* [REQUIREMENT A]: Revise the Tamarak Trail team section, starting at "Our team consists" and ending at "on our soundtrack.", and write it out with "Composer" replaced by "Songwriter".

* [SOURCE EXTRACT]:
☆ ☆ ☆ ☆ ☆ ☆ ☆
Yarrow Games told us about the development process behind Tamarak Trail, showed early concepts of the game, and explained how characters, VFX, and environments are made. 


Tamarak Trail is our studio’s first project, although Piotr, Michael, and Lynden had worked together previously. The studio is technically based in Ontario, Canada. However, our team comes from Canada, Poland, the United States, France, and Belarus. 

Our team consists of:

  • Piotr Lipert - Coding, Game Design, Team Manager
  • Yvan Bladet - programmer, handyman
  • Michael Noble - Composer, SFX
  • Alyxandra Guevara - Music Producer
  • Aleksandra Czachor (Ola) - Game Design, Lead Organizer
  • Joanna Michalska (Asia) - Dice Art/UI Art/Art
  • Kiryl Zub - Junior Developer
  • Sawa Białczyńska-Lipert - Art
  • Maciej Miszczyk - Game Design
  • Lynden Joudrey - Art Direction, Animation, Art 

We also are fortunate to have many wonderful musicians that appear on our soundtrack.
☆ ☆ ☆ ☆ ☆ ☆ ☆
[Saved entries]
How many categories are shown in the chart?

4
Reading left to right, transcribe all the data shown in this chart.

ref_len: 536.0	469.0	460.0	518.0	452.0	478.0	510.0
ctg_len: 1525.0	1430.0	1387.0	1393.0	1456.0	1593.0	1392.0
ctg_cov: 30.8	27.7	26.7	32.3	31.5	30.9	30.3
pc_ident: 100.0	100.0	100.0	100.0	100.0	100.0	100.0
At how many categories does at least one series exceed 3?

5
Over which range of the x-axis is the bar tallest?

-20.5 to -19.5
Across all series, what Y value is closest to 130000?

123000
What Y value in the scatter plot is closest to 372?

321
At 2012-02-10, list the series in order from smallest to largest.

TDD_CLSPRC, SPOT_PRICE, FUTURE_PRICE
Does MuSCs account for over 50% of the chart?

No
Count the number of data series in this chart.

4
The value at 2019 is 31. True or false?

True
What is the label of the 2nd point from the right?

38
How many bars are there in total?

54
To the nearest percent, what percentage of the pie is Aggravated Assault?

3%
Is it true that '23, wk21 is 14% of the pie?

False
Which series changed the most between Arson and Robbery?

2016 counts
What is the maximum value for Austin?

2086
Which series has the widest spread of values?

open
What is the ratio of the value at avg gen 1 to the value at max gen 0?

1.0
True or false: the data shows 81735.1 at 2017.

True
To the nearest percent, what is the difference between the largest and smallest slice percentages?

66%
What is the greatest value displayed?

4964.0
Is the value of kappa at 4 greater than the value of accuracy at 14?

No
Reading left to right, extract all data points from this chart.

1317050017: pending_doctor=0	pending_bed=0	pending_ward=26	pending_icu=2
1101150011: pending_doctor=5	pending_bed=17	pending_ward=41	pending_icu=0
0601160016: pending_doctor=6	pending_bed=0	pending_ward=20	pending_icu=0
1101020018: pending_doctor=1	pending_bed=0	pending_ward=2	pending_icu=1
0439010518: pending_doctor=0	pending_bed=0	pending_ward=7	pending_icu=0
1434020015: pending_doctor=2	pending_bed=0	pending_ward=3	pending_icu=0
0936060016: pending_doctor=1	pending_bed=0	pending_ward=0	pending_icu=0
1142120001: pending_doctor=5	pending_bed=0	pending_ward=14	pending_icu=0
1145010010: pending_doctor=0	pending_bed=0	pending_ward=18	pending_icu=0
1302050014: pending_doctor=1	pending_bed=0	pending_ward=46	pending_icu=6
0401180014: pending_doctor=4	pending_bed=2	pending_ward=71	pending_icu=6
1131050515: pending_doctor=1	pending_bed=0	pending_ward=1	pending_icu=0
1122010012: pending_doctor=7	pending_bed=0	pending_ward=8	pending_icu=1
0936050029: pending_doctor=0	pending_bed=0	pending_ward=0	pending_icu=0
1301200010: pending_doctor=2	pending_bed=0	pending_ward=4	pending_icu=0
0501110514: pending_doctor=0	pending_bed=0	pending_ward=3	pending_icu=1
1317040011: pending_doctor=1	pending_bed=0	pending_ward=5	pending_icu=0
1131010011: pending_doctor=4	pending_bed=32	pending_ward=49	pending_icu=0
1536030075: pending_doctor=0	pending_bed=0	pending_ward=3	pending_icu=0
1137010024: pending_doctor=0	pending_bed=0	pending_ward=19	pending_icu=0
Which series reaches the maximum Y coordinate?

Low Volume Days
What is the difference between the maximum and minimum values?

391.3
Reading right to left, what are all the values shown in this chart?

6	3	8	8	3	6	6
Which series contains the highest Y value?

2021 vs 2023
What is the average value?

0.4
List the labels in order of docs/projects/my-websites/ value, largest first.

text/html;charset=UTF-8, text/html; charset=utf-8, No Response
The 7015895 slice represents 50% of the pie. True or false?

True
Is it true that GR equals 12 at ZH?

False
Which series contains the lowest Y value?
☆ ☆ ☆ ☆ ☆ ☆ ☆
* [REQUIREMENT B]: Reproduce the Saved entries rows verbatim, starting at the first row and ending at the line containing "What is the greatest value displayed?".

* [TASK OUTPUT A]:
Our team consists of:

  • Piotr Lipert - Coding, Game Design, Team Manager
  • Yvan Bladet - programmer, handyman
  • Michael Noble - Songwriter, SFX
  • Alyxandra Guevara - Music Producer
  • Aleksandra Czachor (Ola) - Game Design, Lead Organizer
  • Joanna Michalska (Asia) - Dice Art/UI Art/Art
  • Kiryl Zub - Junior Developer
  • Sawa Białczyńska-Lipert - Art
  • Maciej Miszczyk - Game Design
  • Lynden Joudrey - Art Direction, Animation, Art 

We also are fortunate to have many wonderful musicians that appear on our soundtrack.

* [TASK OUTPUT B]:
How many categories are shown in the chart?

4
Reading left to right, transcribe all the data shown in this chart.

ref_len: 536.0	469.0	460.0	518.0	452.0	478.0	510.0
ctg_len: 1525.0	1430.0	1387.0	1393.0	1456.0	1593.0	1392.0
ctg_cov: 30.8	27.7	26.7	32.3	31.5	30.9	30.3
pc_ident: 100.0	100.0	100.0	100.0	100.0	100.0	100.0
At how many categories does at least one series exceed 3?

5
Over which range of the x-axis is the bar tallest?

-20.5 to -19.5
Across all series, what Y value is closest to 130000?

123000
What Y value in the scatter plot is closest to 372?

321
At 2012-02-10, list the series in order from smallest to largest.

TDD_CLSPRC, SPOT_PRICE, FUTURE_PRICE
Does MuSCs account for over 50% of the chart?

No
Count the number of data series in this chart.

4
The value at 2019 is 31. True or false?

True
What is the label of the 2nd point from the right?

38
How many bars are there in total?

54
To the nearest percent, what percentage of the pie is Aggravated Assault?

3%
Is it true that '23, wk21 is 14% of the pie?

False
Which series changed the most between Arson and Robbery?

2016 counts
What is the maximum value for Austin?

2086
Which series has the widest spread of values?

open
What is the ratio of the value at avg gen 1 to the value at max gen 0?

1.0
True or false: the data shows 81735.1 at 2017.

True
To the nearest percent, what is the difference between the largest and smallest slice percentages?

66%
What is the greatest value displayed?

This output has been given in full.